Well, she had seen something like it, once. A transient had fallen asleep on some train tracks, and the train came by and cut the poor bastard in half. But he hadn’t been propped up in a closet later. No one had seen anything like
this
, and that was why Patton called her. She got the weird ones these days. Frankly, if it meant she wasn’t on call for cases where the body was an infant with a dozen broken bones, with deadbeat parents insisting they never laid a hand on the kid, she was fine with that.

“Those aren’t supported, are they?” she said. “They’re just standing upright.” She took a pair of latex gloves from the pocket of her suit jacket and pulled them on. Pressing on the body’s right hip, she gave a little push—the legs swayed, but didn’t fall over.

“That’s creepy,” Patton said, all humor gone. He’d turned a little green.

“We have a time of death?” Hardin said.

“We don’t have shit,” Patton answered. “A patrol officer found the body when a neighbor called in about the smell. It’s probably been here for days.”

A pair of CSI techs were crawling all over the lawn, snapping photos and placing numbered yellow markers where they found evidence around the shed. There weren’t many of the markers, unfortunately. The coroner would be here soon to haul away the body. Maybe the ME would be able to figure out who the victim was and how she ended up like this.

“Was there a padlock on the door?” Hardin said. “Did you have to cut it off to get inside?”

“No, it’s kind of weird,” Patton said. “It had already been cut off, we found it right next to the door.” He pointed to one of the evidence markers and the generic padlock lying next to it.

“So someone had to cut off the lock in order to stow the body in here?”

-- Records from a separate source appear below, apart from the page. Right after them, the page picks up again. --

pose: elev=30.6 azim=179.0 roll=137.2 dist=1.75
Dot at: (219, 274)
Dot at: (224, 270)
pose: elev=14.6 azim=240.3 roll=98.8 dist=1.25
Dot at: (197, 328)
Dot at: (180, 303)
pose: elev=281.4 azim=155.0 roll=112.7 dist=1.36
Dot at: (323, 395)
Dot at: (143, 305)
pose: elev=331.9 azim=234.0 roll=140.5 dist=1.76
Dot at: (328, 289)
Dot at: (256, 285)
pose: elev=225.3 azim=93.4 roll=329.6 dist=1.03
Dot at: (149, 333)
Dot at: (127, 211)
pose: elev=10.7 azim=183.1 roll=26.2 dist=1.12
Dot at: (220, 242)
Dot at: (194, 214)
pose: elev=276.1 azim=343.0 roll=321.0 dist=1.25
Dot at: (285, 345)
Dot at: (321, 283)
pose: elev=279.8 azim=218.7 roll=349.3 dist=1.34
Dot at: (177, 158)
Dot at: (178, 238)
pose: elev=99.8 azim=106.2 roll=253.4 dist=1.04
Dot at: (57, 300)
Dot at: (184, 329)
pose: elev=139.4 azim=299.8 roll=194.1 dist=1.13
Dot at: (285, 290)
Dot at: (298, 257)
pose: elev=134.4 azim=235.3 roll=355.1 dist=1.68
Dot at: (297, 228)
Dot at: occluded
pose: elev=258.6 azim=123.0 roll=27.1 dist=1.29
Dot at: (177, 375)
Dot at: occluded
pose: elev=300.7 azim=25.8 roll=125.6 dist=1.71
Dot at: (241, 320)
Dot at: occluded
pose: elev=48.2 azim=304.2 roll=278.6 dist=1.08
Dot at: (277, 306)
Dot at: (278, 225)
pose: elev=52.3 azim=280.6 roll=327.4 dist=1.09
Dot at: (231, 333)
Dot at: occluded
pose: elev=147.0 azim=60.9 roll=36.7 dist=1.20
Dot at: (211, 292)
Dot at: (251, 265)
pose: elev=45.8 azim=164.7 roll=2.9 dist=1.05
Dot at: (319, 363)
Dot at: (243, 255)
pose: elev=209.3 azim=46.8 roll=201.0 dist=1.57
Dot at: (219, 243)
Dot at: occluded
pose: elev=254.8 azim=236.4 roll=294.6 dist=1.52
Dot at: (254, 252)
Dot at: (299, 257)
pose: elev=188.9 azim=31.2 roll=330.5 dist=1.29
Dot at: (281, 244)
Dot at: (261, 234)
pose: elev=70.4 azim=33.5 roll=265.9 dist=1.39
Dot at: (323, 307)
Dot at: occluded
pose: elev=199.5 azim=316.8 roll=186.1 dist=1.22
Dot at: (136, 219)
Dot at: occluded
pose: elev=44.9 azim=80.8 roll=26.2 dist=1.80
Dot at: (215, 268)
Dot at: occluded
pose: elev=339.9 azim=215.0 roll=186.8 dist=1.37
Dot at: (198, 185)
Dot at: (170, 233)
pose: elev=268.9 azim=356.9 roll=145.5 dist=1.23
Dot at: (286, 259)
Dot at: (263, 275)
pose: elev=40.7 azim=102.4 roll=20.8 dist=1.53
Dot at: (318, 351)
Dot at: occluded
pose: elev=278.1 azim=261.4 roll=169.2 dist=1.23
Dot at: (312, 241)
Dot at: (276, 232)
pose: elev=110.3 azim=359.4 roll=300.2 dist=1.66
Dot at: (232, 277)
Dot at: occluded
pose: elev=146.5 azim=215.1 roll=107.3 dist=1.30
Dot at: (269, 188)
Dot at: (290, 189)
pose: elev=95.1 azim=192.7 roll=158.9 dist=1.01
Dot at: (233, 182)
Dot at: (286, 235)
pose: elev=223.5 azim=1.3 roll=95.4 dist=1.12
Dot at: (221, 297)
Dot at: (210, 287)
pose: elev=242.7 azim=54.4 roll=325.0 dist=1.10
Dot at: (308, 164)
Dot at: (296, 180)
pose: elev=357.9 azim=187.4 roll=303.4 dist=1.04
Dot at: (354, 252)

“Looks like it. We’re looking for the bolt cutters. Not to mention the top half of the body.”

“Any sign of it at all?” Hardin asked.

“None. It’s not in the house. We’ve got people checking dumpsters around the neighborhood.”

Hardin stepped away from the closet, caught her breath, and tried to set the scene for herself. She couldn’t assume right away that the victim lived in the house. But maybe she had. She was almost certain the murder had happened somewhere else, and the body moved to the utility closet later. The closet didn’t have enough room for someone to cut a body through the middle, did it? The murderer would have needed a saw. Maybe even a sword.

Unless it had been done by magic.

Her rational self shied away from that explanation. It was too easy. She had to remain skeptical or she’d start attributing everything to magic and miss the real evidence. This wasn’t necessarily magical, it was just odd and gruesome. She needed the ME to take a crack at the body. Once they figured out exactly what had killed the victim—and found the rest of the body—they’d be able to start looking for a murder weapon, a murder location, and a murderer.

The half a body looked slightly ridiculous laid out on a table at the morgue. The legs had been stripped, and a sheet laid over them. But that meant the whole body was under the sheet, leaving only the waist and wound visible. Half the stainless steel table remained empty and gleaming. The whole thing seemed way too clean. The morgue had a chill to it, and Hardin repressed a shiver.

“I don’t know what made the cut,” Alice Dominguez, the ME on the case, said. “Even with the burning and corrosion on the wound, I should find some evidence of slicing, cutting movements, or even metal shards. But there’s nothing. The wound is symmetrical and even. I’d have said it was done by a guillotine, but there aren’t any metal traces. Maybe it was a laser?” She shrugged, to signal that she was reaching.

“A laser—would that have cauterized the wound like that?” Hardin said.

“Maybe. Except that it wasn’t cauterized. Those aren’t heat burns.”

Now Hardin was really confused. “This isn’t helping me at all.”

“Sorry. It gets worse. You want to sit down?”

“No. What is it?”

“It looks like acid burns,” Dominguez said. “But the analysis says salt. Plain old table salt.”

“Salt can’t do that to an open wound, can it?”